INPUT DATA ->
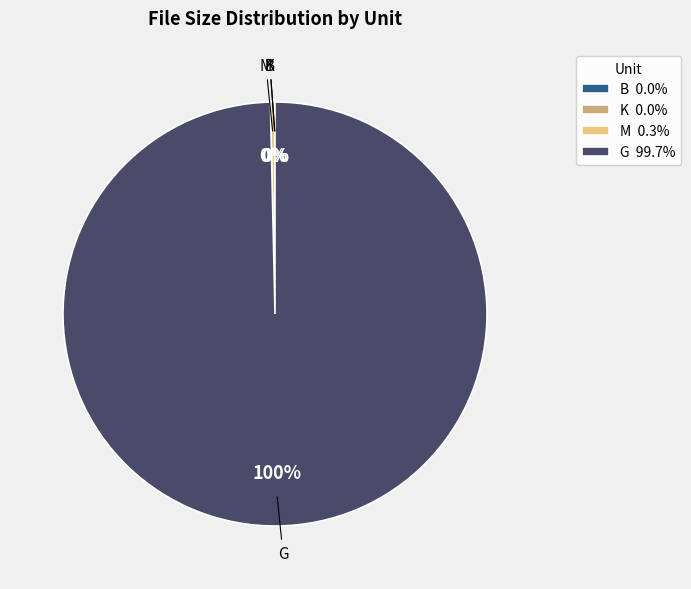

Is there any slice that represents more than half of the pie?

Yes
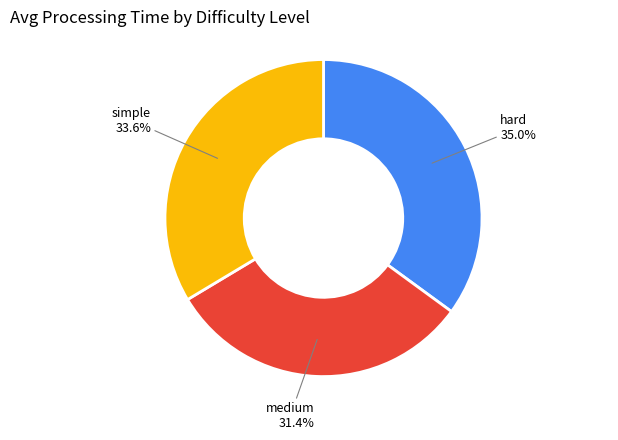

Is there any slice that represents more than half of the pie?

No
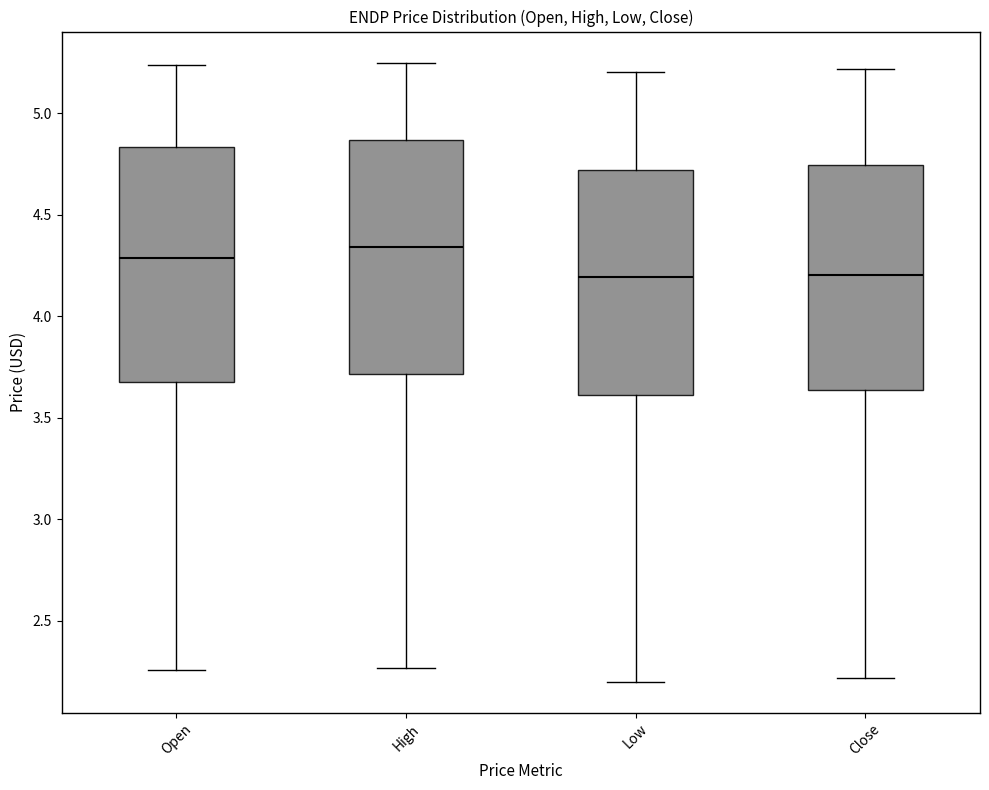

Reading left to right, read every box against the y-axis: the position of its median line, the range the box covers, and the ends of its whiskers. The values are not printed on the chart, so give them approximately, as read against the axis.

Open: median 4.30, box 3.70 to 4.85, whiskers 2.25 to 5.25
High: median 4.35, box 3.70 to 4.85, whiskers 2.25 to 5.25
Low: median 4.20, box 3.60 to 4.70, whiskers 2.20 to 5.20
Close: median 4.20, box 3.65 to 4.75, whiskers 2.20 to 5.20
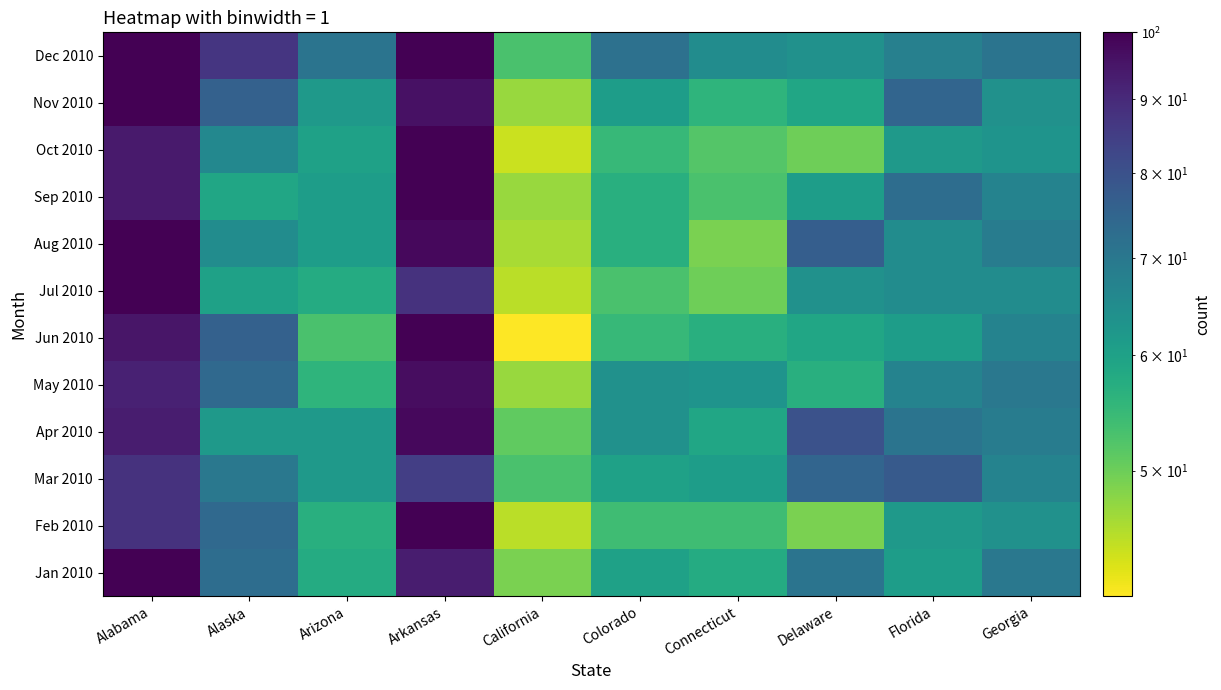

At which category is the sum across all series the highest?

Arkansas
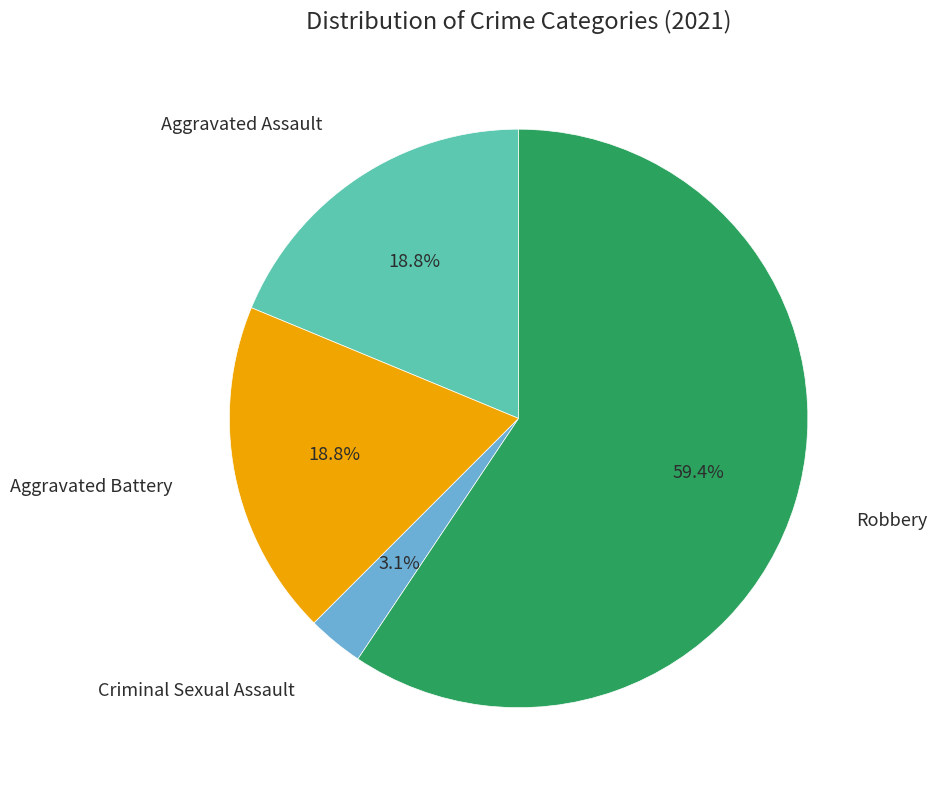

Is there a majority slice in this chart?

Yes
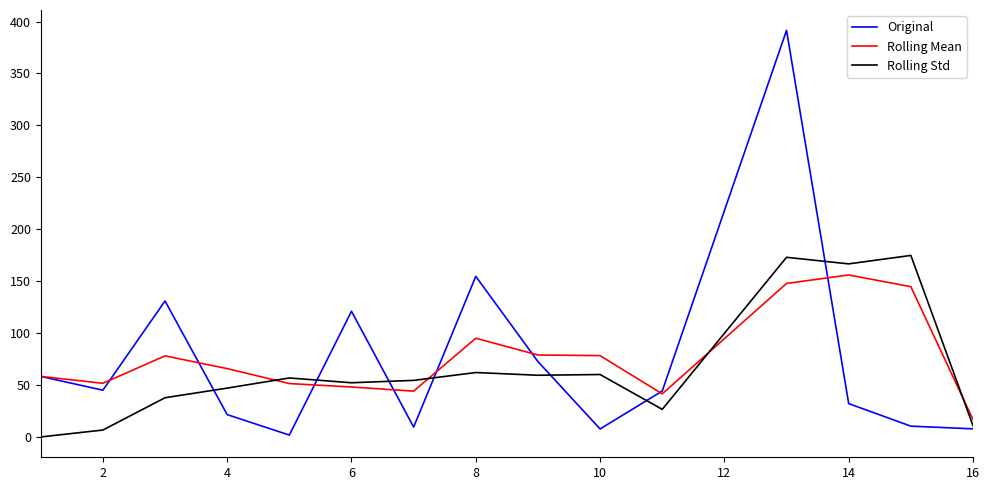

What is the highest value of the Original series?

391.5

REQUIRED ACTION ->
Extract the text of every entry above word for word, leaving the pictures out of your answer.

TASK RESULT ->
Is there any slice that represents more than half of the pie?

Yes

Is there any slice that represents more than half of the pie?

No

Reading left to right, read every box against the y-axis: the position of its median line, the range the box covers, and the ends of its whiskers. The values are not printed on the chart, so give them approximately, as read against the axis.

Open: median 4.30, box 3.70 to 4.85, whiskers 2.25 to 5.25
High: median 4.35, box 3.70 to 4.85, whiskers 2.25 to 5.25
Low: median 4.20, box 3.60 to 4.70, whiskers 2.20 to 5.20
Close: median 4.20, box 3.65 to 4.75, whiskers 2.20 to 5.20

At which category is the sum across all series the highest?

Arkansas

Is there a majority slice in this chart?

Yes

What is the highest value of the Original series?

391.5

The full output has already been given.